I’ve never agreed with “don’t humanize abusers”, and here’s why: We SHOULD humanize them. Here’s why: we will never stop abuse, or protect potential victims, until we make sure everyone knows that most abusers are relatively normal people with (at least some) likable qualities.

The myth that abusers are some sort of alien monster species is pervasive and problematic because it prevents people from believing victims of abuse. They imagine an “abuser” must be “all bad” and since they have seen some good, the allegation must be false. This isn’t logical, but when are people logical? So I agree, it’s important to change this cultural misperception. Those who abuse their power are not demons, however diabolical their actions to their victims.

That said, humanizing abusers does not mean projecting on them thoughts and intentions that are not theirs. It is difficult—impossible, even—for most people to comprehend why someone would commit an act of child sexual abuse. Therefore, we often assume the molester must have had an out-of-body moment and must feel as awful about it as we imagine we might. In most cases, that is a mistake. It’s more helpful to think about “crimes” you commit without worrying too much about it—say, speeding, or parking in a no-parking zone. This is a better way to imagine the mindset of someone who abuses another: “What’s the big deal? I wasn’t hurting anybody. The rules don’t make sense, anyway.” (This is a good moment to recommend Hunting Warhead again if you are ready for some quite chilling interviews with a serial child sexual abuser who said, “Certainly I didn’t hurt anybody as far as I’m concerned. Not physically anyway…")

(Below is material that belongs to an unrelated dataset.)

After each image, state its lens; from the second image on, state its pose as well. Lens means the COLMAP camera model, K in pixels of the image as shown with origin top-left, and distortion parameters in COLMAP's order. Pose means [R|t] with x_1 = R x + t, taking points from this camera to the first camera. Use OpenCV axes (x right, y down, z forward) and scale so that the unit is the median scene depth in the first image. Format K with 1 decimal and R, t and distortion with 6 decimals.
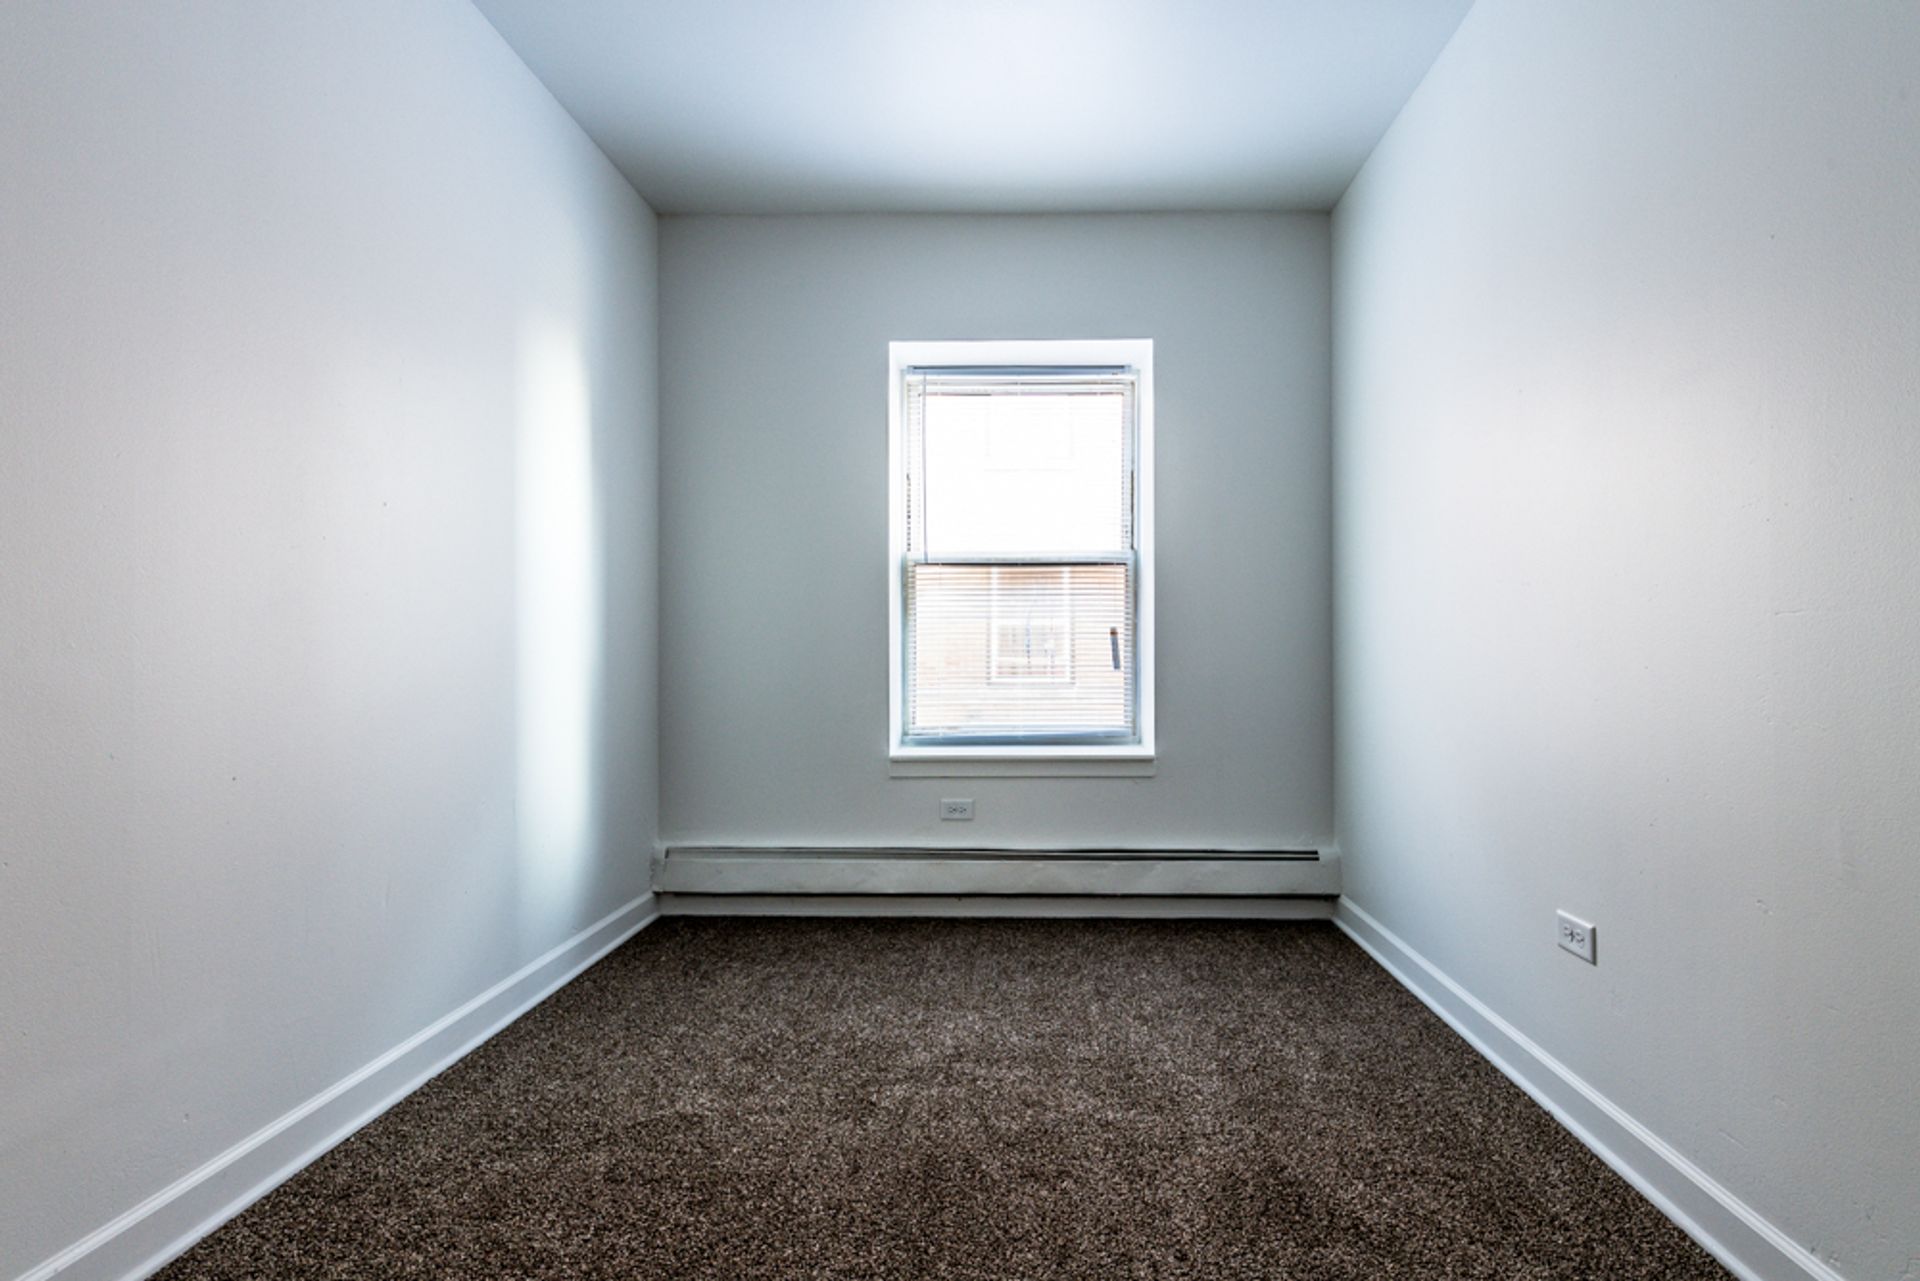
lens RADIAL K [[860.5, 0, 976.2], [0, 860.5, 647.5], [0, 0, 1]] dist [0.015043, -0.007103]
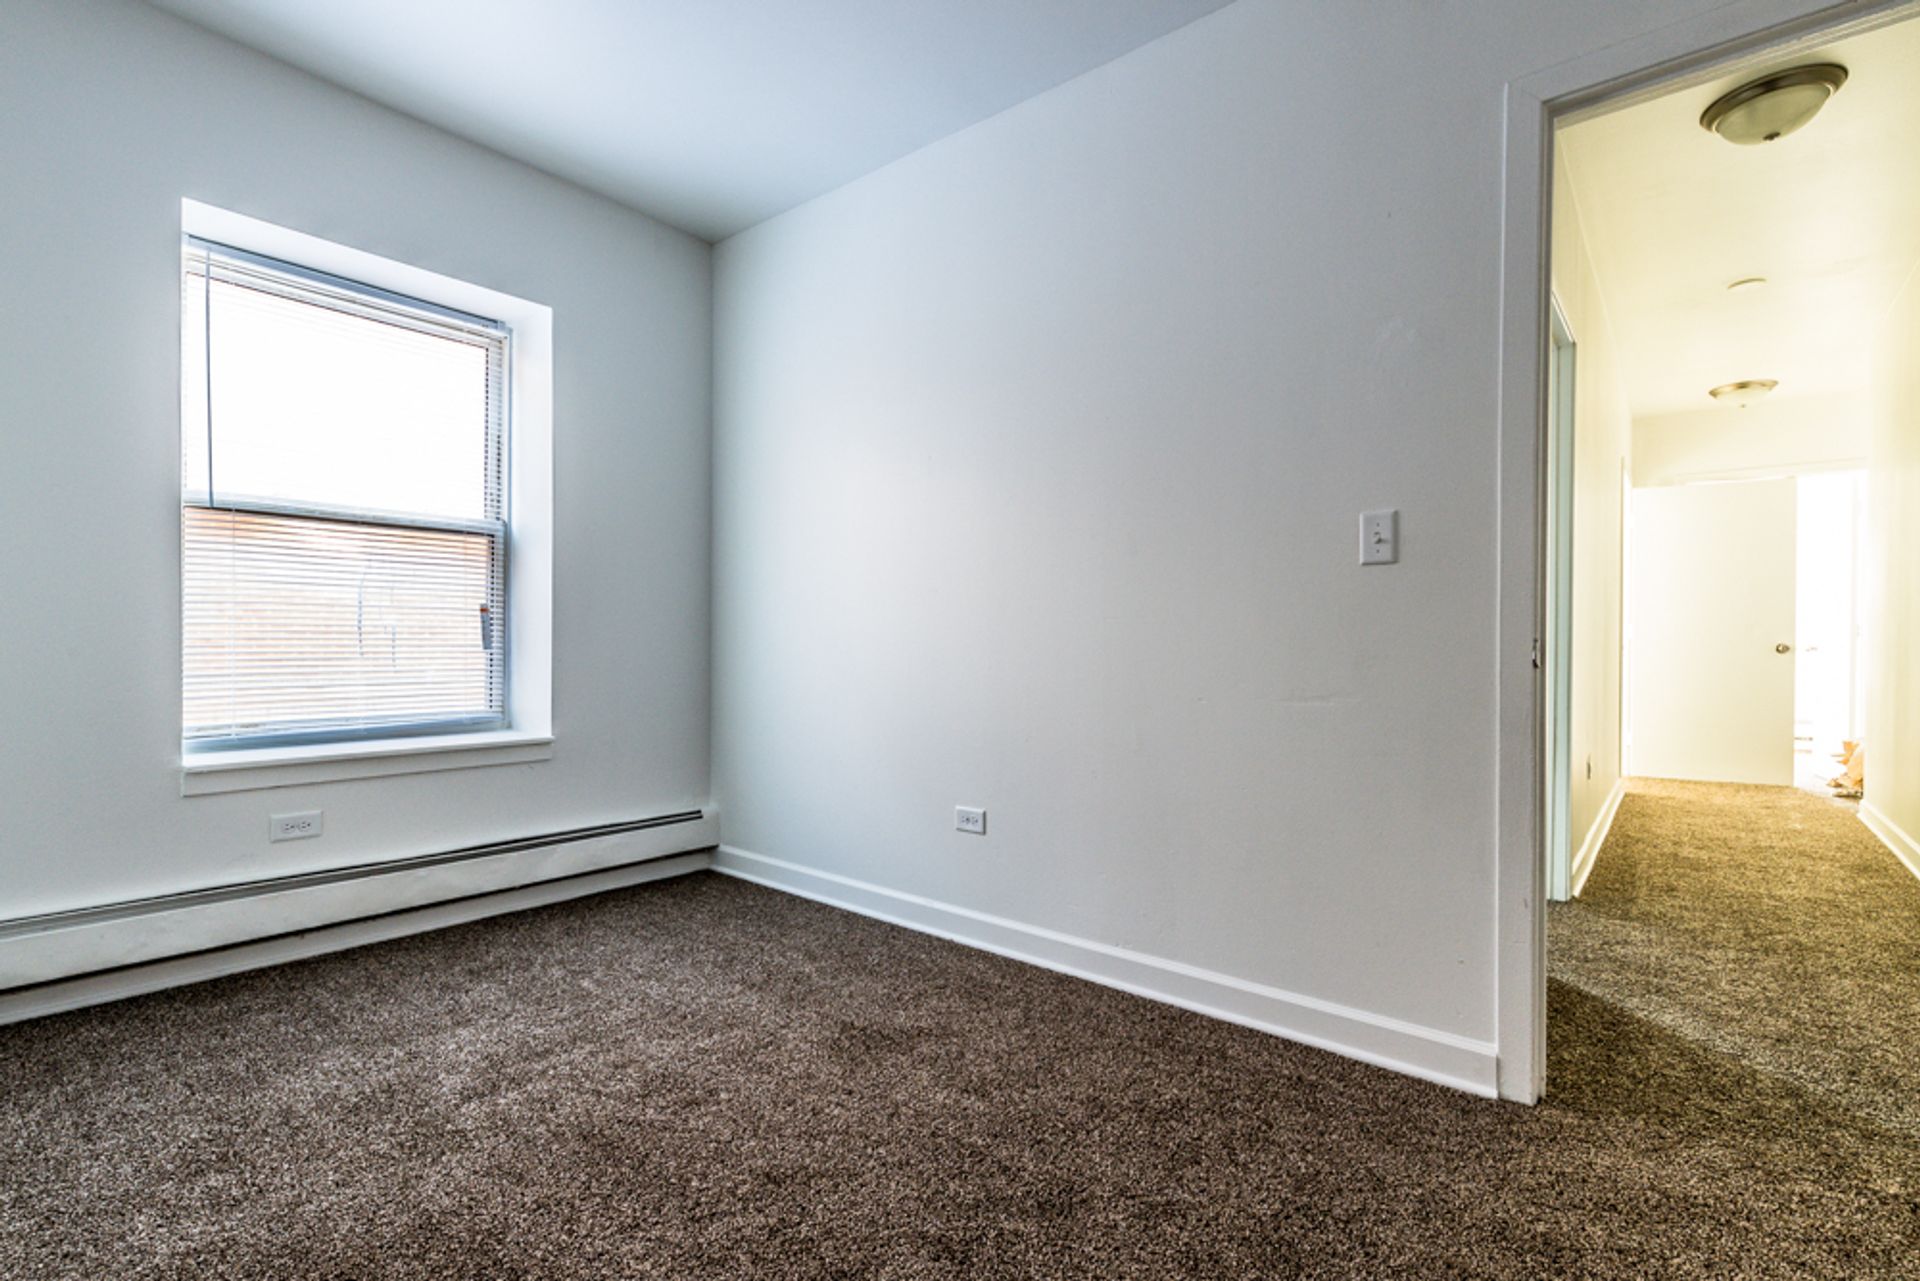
lens RADIAL K [[860.5, 0, 976.2], [0, 860.5, 647.5], [0, 0, 1]] dist [0.015043, -0.007103]
pose [[0.626078, 0.003509, 0.779752, -0.267127], [-0.019471, 0.999748, 0.011134, 0.003058], [-0.779517, -0.022154, 0.625989, 0.015620]]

I tweeted about this the other day: we tend to imagine abusers are sociopaths (monsters with no empathy) or addicts (good people with a terrible weakness who hate their mistakes), but the truth is that self-justification is part of human nature. The difference between “us” and “them” is what we’ve convinced ourselves is “okay”. This goes for those who fail to take the right steps to investigate abuse, too. As we see over and over, a person’s ideas of what’s okay can change quite quickly when the situation goes from a hypothetical to something specific and personal.

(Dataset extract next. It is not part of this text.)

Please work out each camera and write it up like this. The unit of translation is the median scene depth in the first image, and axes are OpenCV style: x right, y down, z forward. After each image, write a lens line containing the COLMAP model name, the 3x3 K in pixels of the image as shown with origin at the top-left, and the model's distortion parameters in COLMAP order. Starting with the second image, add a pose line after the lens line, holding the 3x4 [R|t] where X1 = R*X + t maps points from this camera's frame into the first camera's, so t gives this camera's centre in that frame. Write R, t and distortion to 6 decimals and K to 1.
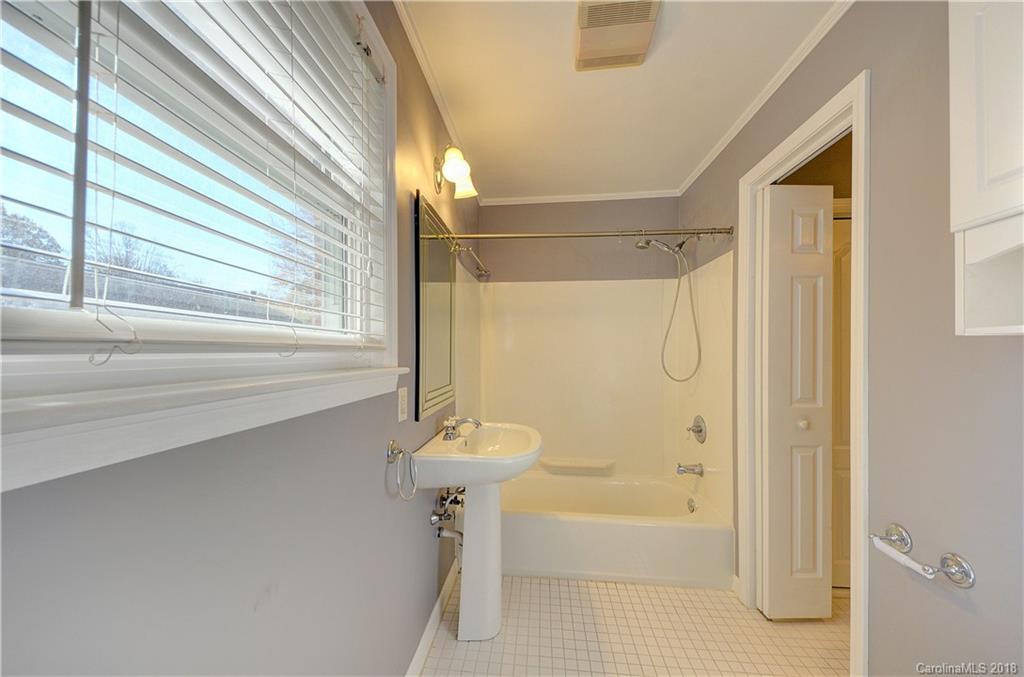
lens RADIAL K [[359.5, 0, 512.8], [0, 359.5, 352.9], [0, 0, 1]] dist [0.063785, -0.025269]
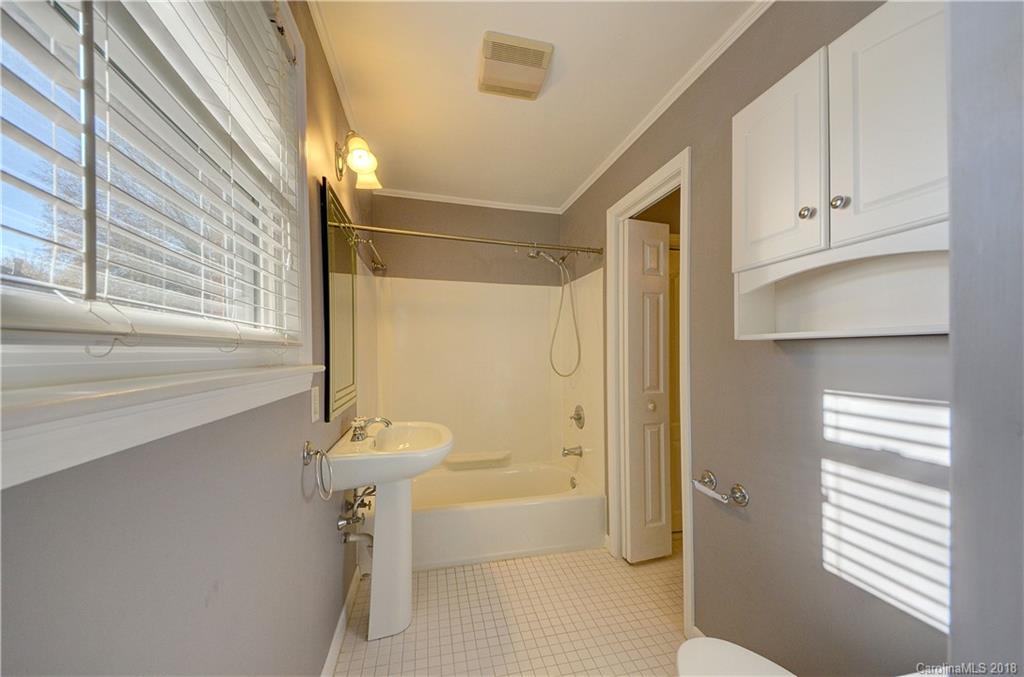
lens RADIAL K [[380.3, 0, 518.8], [0, 380.3, 349.4], [0, 0, 1]] dist [0.020379, -0.000019]
pose [[0.937898, 0.006277, 0.346854, -0.123681], [-0.003259, 0.999952, -0.009285, 0.005464], [-0.346896, 0.007578, 0.937873, -0.100255]]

I’m starting to think the word “abuse” is part of the problem. The word conjures up thoughts of “monsters” and “torture” and it makes people defensive and prickly. It is not helpful to divide the world into “abusers” and “good people” when reality has much more nuance to it.

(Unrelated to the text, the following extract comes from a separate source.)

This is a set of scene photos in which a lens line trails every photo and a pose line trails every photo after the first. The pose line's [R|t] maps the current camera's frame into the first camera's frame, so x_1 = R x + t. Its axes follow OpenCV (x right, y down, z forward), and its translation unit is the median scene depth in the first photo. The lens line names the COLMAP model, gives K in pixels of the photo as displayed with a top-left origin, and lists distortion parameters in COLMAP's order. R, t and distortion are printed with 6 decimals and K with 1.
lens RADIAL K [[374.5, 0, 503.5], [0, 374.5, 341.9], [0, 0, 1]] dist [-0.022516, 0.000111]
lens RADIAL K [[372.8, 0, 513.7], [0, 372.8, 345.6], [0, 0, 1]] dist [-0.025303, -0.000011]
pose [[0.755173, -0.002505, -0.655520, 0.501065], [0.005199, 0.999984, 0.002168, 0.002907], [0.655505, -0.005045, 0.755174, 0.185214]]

We are relational beings. We want things of each other—that is normal. In a healthy state, we would ask for what we want and accept the other’s right to say no. But there are so many unhealthy behaviors that we normalize. Before the “monstrous” abuser who demands and takes by force is the person who lies and takes by deceit… and before that, the person who manipulates and guilt trips and nags… What else do we accept as normal? That is a topic that deserves its own post.